__The task__. Pick up the blog post about the 2012 election after its final sentence and write the next part.

First Time For Everything

This last election was the first time I ever, ever voted straight ticket.
I'm not going to say which party, but I was in with the roses and the winners.

Amazing.

And I supported Barry Goldwater in 1964, believe it or not.
--

Heard On The Street

"The only woman in the Republican Party who influences their ideology is Virginia."
"Virginia?"
"Yeah."
"Virginia who?"
"Virginia Ultrasound."


thanks to the ancient joke "Virginia Pipalina" from Phil DiMambro.
--

Arming the Syrian Rebels

When the USSR was fighting in Afghanistan, we armed the rebels. One of these men was Osama bin Laden. Terrorists the world over learned to fight with US supplied arms in Afghanistan.

I do not see why we should not do it all over again.
--

The Moribund Faith of Political Pollsters

In the last weeks of the campaign, I was severely misled by polls which seemed to have distorted the statistics about who was in front and by how much. I remembering reading right-wing brainiacs talking about these polls. This was probably the inspiration of my post on "Deeper Truths", those objects of consciousness that have a sense of urgency so great that we mistake it for Truth.

I had looked at the American Media with a jaundiced eye, but I do not think I had ever experienced a situation in which an entire segment of the Media began acting like young nuns in Ken Russell's The Devils.
Along with Mr. Romney's sudden jerk to the center, I felt as if I myself were in a very odd place. I asked other people if they were experiencing the same feeling. We were sitting around like a night time crowd in Fellini's  8 1/2  waiting for the mind reading act to begin.

I usually ended by going to Brad De Long and being directed to Nate Silver to re-establish a firm footing in reality.

Then the "deeper truths" exploded in the faces of the true believers.

I do not know if I had mentioned that I had insulated myself from this donnybrook; I sought escape when 6:30 PM rolled around and the voice of Bryan Williams began to boom some more news about the election. I avoided most headlines like the plague, and I resisted reading partisan newspapers and blogs.

So I did not even know who Dick Morris, an example of FOX punditry, was until the day after when he was apparently explaining why he had been so egregiously wrong in his analysis and forecast. I notice Karl Rove did the same thing. I notice neither one of them merely said they were wrong, and they would do better next time; they had a whole lot of things to explain their futile endeavours, in order to secure their status as soothsayers and their claims to their large paychecks.
Which is good. Back in the old days, the shamed prognosticators that got it all wrong were not heard from for a few years. Now even their disastrous failures cannot shut them up.

Anyway, this Dick Morris toff  (a word I expropriated and adapted to apply to Dick-Morris-type people)
http://www.foxnews.com/opinion/2012/11/07/dick-morris-explains-why-was-wrong-about-2012-election/?intcmp=obnetwork

The key reason for my bum prediction is that I mistakenly believed that the 2008 surge in black, Latino, and young voter turnout would recede in 2012 to “normal” levels...
In 2012, 13% of the vote was cast by blacks. In 04, it was 11%. This year, 10% was Latino. In ’04 it was 8%. This time, 19% was cast by voters under 30 years of age. In ’04 it was 17%. Taken together, these results swelled the ranks of Obama’s three-tiered base by five to six points, accounting fully for his victory.

Extracted lines:
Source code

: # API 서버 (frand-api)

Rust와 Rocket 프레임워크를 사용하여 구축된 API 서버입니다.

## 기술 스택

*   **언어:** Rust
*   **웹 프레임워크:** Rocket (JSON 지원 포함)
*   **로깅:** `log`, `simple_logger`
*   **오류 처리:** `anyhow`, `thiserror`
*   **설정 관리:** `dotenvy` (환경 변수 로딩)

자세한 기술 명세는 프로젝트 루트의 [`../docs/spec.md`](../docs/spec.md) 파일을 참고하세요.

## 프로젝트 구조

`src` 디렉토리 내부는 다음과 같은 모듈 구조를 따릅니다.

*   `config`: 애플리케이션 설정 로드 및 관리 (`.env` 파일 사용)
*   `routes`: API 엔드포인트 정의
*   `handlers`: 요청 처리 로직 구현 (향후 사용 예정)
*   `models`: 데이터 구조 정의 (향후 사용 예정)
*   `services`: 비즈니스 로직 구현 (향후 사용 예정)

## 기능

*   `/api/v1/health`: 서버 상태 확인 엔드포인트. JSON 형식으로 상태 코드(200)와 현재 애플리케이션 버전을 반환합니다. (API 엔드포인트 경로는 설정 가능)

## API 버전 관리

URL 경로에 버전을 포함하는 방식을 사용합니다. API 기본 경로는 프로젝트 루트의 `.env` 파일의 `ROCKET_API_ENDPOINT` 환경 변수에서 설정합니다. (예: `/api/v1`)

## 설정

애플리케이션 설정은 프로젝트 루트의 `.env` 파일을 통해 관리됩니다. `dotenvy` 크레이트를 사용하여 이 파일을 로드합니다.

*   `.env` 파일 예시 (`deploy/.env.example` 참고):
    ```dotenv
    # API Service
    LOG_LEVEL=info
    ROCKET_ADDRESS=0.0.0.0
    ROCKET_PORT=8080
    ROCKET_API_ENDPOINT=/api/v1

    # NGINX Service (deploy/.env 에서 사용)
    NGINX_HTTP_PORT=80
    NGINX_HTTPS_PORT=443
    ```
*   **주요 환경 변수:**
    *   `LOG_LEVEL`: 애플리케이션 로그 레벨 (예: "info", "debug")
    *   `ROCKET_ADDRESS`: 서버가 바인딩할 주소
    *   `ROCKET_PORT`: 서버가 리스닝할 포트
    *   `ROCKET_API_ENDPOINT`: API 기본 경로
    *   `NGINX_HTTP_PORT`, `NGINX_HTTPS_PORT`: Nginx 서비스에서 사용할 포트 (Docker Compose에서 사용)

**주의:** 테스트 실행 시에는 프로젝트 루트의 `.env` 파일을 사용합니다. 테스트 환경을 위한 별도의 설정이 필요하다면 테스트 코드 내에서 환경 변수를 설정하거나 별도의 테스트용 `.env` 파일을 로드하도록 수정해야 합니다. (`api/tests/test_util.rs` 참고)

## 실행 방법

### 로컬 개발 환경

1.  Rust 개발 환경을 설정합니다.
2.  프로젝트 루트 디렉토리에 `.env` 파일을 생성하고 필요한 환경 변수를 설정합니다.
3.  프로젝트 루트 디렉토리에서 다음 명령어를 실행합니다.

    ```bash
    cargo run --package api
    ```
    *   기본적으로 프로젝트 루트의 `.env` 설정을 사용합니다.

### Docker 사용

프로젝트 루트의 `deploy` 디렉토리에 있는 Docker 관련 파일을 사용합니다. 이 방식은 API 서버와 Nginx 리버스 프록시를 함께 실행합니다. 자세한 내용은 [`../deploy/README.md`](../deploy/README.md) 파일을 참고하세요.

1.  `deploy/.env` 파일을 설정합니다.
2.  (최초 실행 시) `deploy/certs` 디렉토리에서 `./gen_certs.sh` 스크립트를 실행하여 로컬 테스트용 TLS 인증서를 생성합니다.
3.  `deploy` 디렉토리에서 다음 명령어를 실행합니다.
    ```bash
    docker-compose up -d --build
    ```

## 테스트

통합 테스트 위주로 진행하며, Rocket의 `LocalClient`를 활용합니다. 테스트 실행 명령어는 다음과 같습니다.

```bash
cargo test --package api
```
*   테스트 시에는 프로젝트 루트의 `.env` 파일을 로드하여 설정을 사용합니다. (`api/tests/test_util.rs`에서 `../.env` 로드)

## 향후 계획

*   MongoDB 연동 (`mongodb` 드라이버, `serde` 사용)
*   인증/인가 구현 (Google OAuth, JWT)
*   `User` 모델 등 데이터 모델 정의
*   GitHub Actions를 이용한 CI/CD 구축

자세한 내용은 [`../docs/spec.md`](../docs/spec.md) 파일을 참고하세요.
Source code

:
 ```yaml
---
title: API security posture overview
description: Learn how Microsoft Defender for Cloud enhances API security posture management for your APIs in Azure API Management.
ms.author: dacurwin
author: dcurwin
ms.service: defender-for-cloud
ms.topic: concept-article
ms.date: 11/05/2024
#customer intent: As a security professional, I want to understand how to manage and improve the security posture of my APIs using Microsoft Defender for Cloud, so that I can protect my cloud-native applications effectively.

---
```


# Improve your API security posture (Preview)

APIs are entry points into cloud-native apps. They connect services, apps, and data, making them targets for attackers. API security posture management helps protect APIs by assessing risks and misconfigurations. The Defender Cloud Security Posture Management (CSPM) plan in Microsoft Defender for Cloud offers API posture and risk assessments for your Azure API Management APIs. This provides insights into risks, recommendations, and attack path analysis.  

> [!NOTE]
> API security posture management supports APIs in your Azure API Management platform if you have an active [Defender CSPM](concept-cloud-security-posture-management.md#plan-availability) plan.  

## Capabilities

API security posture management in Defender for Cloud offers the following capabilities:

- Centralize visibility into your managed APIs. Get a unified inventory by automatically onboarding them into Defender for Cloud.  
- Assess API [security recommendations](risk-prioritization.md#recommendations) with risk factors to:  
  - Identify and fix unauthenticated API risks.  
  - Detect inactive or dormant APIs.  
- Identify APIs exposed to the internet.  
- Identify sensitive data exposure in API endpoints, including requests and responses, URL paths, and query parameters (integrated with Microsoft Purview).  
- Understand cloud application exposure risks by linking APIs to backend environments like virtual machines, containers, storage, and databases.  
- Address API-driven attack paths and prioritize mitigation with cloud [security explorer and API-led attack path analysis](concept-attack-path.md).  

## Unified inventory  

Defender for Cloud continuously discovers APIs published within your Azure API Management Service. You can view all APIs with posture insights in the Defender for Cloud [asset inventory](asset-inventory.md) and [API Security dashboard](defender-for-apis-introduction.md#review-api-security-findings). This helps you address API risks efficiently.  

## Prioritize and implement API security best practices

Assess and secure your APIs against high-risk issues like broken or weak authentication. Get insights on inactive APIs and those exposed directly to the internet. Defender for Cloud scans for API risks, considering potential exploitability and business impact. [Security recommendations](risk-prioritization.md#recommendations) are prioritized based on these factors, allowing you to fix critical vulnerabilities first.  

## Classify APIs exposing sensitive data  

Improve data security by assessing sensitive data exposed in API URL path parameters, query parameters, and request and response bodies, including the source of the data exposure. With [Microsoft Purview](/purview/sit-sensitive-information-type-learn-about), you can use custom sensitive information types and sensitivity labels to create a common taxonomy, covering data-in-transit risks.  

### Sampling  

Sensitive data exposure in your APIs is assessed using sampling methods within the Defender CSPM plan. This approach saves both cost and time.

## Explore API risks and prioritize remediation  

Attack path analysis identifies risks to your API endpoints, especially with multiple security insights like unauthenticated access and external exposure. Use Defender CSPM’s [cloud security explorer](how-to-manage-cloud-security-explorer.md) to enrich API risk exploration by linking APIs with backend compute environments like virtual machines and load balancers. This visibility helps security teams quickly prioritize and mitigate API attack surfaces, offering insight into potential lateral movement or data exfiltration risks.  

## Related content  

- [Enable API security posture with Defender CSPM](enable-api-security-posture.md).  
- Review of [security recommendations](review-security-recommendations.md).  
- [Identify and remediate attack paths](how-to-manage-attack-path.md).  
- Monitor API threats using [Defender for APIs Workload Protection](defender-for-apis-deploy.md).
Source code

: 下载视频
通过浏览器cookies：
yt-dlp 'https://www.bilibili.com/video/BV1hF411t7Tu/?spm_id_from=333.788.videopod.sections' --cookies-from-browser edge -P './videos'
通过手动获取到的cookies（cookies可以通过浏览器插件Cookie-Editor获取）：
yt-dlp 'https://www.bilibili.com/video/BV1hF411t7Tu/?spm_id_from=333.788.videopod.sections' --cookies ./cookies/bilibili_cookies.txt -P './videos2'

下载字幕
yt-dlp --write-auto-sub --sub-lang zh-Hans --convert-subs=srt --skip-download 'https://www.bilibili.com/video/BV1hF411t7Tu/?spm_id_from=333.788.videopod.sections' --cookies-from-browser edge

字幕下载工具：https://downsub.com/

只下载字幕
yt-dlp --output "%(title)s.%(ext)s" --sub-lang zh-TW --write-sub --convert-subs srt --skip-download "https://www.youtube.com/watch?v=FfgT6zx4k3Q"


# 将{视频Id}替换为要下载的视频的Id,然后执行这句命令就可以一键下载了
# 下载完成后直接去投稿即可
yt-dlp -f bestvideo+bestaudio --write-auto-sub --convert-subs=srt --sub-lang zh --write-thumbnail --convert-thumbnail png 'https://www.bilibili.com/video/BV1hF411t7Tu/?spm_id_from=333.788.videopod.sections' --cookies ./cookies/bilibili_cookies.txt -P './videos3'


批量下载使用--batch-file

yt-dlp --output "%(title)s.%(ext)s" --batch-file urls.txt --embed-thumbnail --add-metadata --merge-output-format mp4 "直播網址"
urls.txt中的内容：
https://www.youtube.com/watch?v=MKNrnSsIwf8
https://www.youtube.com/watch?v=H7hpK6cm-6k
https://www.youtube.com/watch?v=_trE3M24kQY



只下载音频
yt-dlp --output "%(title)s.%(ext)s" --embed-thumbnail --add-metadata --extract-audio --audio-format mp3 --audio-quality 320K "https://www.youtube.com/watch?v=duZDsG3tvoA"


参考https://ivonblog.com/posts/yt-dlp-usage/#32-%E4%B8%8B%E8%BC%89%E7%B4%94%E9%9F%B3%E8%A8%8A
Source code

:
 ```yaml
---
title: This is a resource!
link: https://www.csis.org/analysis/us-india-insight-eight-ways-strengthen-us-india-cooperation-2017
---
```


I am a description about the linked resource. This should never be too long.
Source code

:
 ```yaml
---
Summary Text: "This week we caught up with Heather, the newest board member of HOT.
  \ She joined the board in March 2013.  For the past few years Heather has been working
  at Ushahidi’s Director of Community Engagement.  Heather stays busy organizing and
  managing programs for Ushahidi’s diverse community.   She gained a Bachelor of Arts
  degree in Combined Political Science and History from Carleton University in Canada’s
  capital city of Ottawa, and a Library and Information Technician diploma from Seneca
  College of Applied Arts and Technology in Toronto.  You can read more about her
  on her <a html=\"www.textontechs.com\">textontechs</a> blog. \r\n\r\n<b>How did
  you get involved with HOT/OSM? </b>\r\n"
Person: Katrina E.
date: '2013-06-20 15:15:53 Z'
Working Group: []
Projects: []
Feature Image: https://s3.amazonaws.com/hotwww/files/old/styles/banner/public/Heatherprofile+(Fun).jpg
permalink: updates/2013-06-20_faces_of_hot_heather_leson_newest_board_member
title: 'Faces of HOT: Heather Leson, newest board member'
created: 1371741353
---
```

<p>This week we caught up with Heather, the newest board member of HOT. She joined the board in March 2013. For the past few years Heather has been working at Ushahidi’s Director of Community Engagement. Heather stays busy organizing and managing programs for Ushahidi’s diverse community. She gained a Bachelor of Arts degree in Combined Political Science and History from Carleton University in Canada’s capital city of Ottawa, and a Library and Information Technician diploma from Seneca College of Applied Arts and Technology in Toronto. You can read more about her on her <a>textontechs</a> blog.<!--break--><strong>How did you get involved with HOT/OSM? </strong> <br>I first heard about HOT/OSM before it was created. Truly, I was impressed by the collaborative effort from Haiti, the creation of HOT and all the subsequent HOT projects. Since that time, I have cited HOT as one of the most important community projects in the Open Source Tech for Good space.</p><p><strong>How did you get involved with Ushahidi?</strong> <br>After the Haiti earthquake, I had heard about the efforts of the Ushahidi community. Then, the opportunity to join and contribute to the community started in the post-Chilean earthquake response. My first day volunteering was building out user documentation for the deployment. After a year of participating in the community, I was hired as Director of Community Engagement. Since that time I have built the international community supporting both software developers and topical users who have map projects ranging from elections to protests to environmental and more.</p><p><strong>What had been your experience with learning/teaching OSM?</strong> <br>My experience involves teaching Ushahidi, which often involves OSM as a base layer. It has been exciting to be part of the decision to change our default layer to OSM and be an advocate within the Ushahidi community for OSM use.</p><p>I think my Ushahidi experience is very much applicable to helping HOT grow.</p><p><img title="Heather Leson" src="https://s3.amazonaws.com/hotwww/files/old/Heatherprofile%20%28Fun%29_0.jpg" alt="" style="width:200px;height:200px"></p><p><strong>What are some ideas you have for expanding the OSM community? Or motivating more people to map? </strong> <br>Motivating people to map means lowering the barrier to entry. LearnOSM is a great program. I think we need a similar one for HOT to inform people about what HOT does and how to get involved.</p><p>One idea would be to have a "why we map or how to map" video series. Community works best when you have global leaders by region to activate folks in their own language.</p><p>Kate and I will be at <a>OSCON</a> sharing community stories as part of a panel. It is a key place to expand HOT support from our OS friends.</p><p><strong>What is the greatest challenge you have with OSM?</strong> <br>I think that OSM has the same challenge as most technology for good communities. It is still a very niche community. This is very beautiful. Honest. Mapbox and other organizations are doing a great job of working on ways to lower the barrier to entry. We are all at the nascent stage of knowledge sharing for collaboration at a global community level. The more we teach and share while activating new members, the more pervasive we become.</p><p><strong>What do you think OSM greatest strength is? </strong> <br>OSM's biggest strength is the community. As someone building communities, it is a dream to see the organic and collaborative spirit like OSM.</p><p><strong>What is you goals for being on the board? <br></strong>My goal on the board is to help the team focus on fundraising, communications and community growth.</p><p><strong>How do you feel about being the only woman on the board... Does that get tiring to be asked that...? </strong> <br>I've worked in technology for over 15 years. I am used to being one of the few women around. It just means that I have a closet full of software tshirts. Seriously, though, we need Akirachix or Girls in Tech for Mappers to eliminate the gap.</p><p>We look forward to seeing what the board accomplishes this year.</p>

__Output of the exercise__.
I derided the media polls for their assumption of what did, in fact happen: That blacks, Latinos, and young people would show up in the same numbers as they had in 2008. I was wrong. They did.
The key reason for my bum prediction is that I mistakenly believed that the 2008 surge in black, Latino, and young voter turnout would recede in 2012 to “normal” levels. Didn’t happen. These high levels of minority and young voter participation are here to stay. And, with them, a permanent reshaping of our nation’s politics.
But the more proximate cause of my error was that I did not take full account of the impact of hurricane Sandy and of Governor Chris Christie’s bipartisan march through New Jersey arm in arm with President Obama. Not to mention Christe's fawning promotion of Obama's presidential leadership.
It made all the difference.

I read this "analysis" as follows:
(1)  processes return to historical norms and averages; the swelling of ranks of Democratic supporters would return to historic trends.

Well, we can agree that trends do return to the norm, or regress back to the norm, but we do not necessarily know the timing in which it will occur. Only true believers know the timing.

(2)  climate events - hitherto totally ignored - would be put into brilliant focus by Hurricane Sandy, and Romney was on the denier side, while Obama was more centrist about climate.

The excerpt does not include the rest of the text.